- Work instruction
Take each line of the listing that has the string "SQUARE" and report it.

- Data
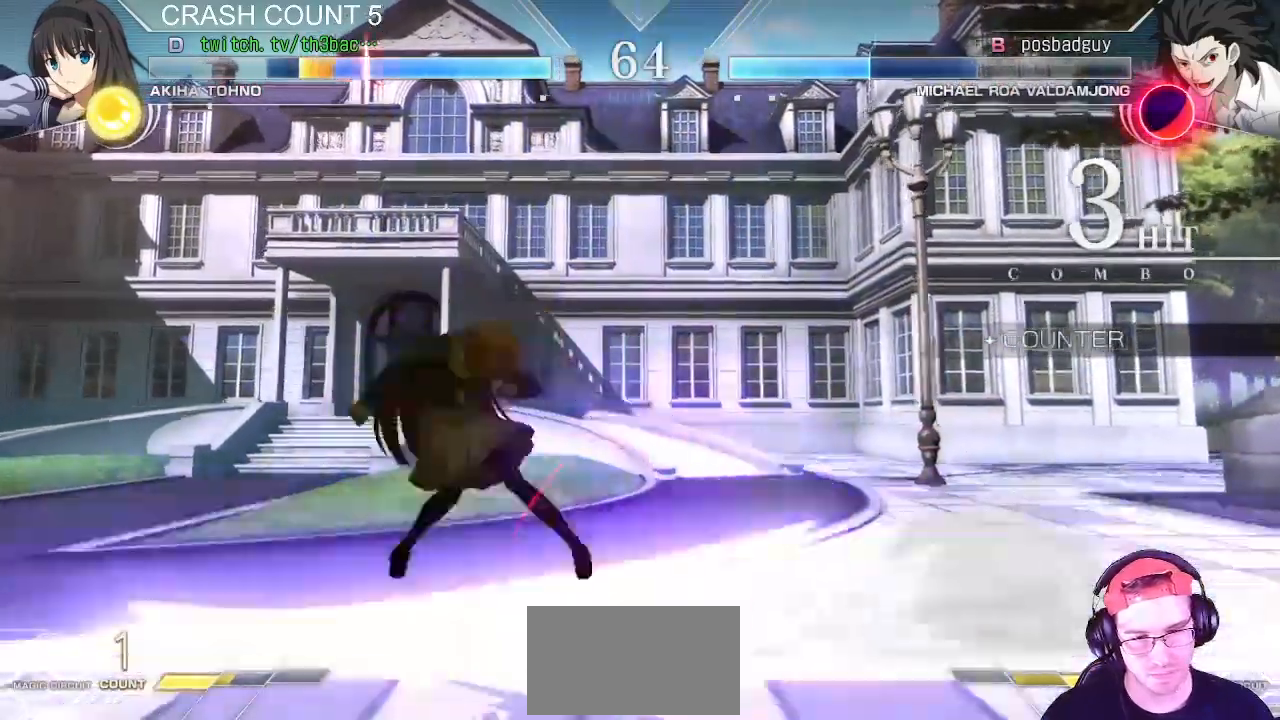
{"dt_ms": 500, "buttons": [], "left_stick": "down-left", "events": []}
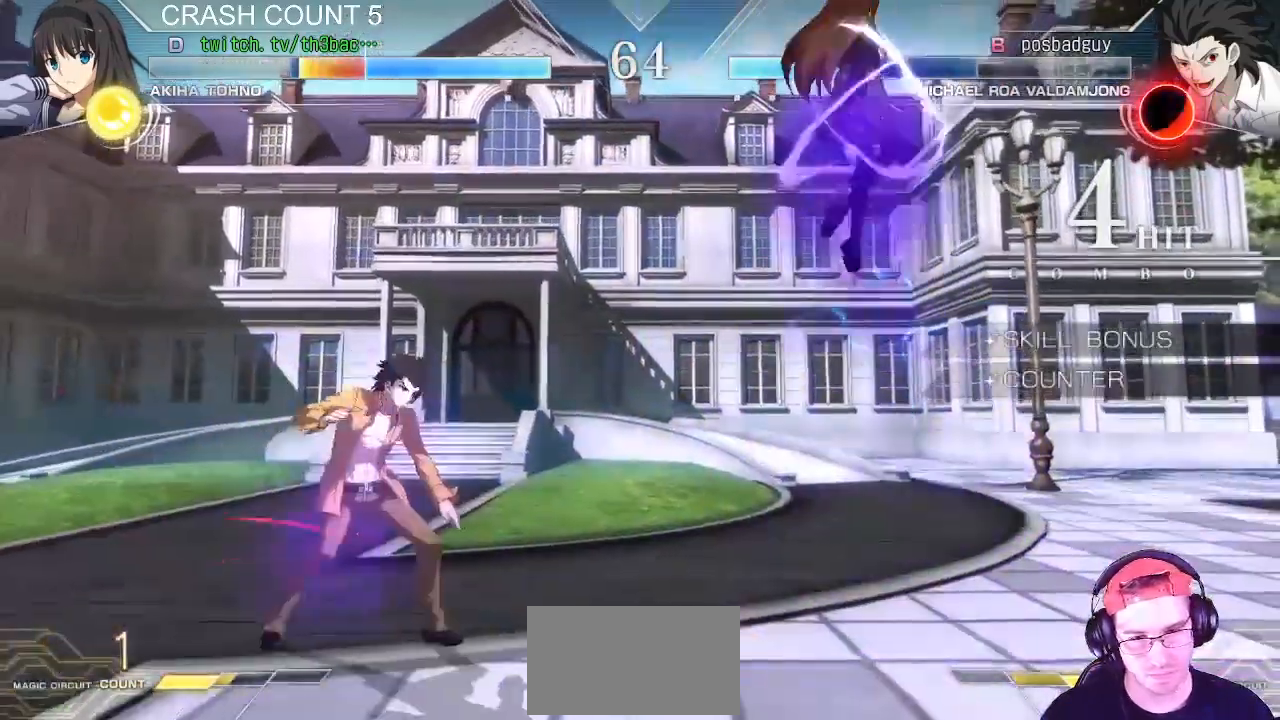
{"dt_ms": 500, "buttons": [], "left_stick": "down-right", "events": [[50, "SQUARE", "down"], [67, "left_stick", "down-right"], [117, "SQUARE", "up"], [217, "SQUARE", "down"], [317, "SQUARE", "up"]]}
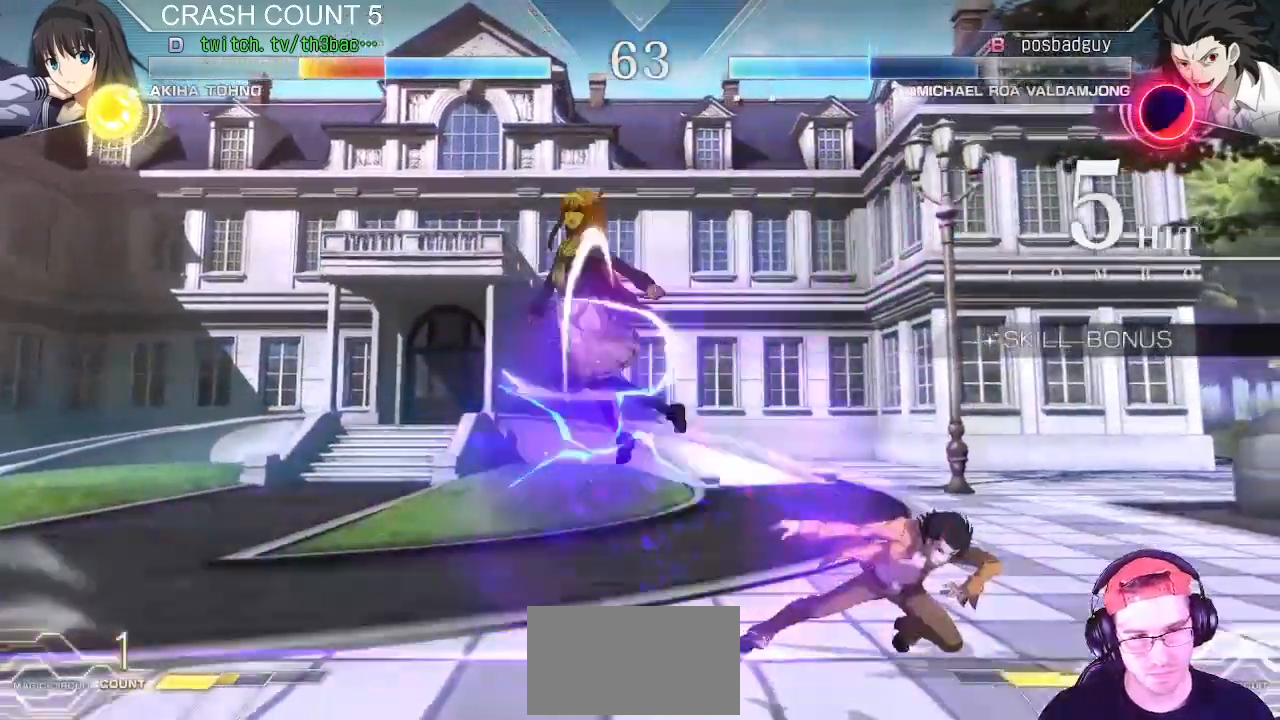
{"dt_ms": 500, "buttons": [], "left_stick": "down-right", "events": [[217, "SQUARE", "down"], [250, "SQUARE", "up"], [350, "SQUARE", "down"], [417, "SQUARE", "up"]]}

- Answer space
{"dt_ms": 500, "buttons": [], "left_stick": "down-right", "events": [[50, "SQUARE", "down"], [67, "left_stick", "down-right"], [117, "SQUARE", "up"], [217, "SQUARE", "down"], [317, "SQUARE", "up"]]}
{"dt_ms": 500, "buttons": [], "left_stick": "down-right", "events": [[217, "SQUARE", "down"], [250, "SQUARE", "up"], [350, "SQUARE", "down"], [417, "SQUARE", "up"]]}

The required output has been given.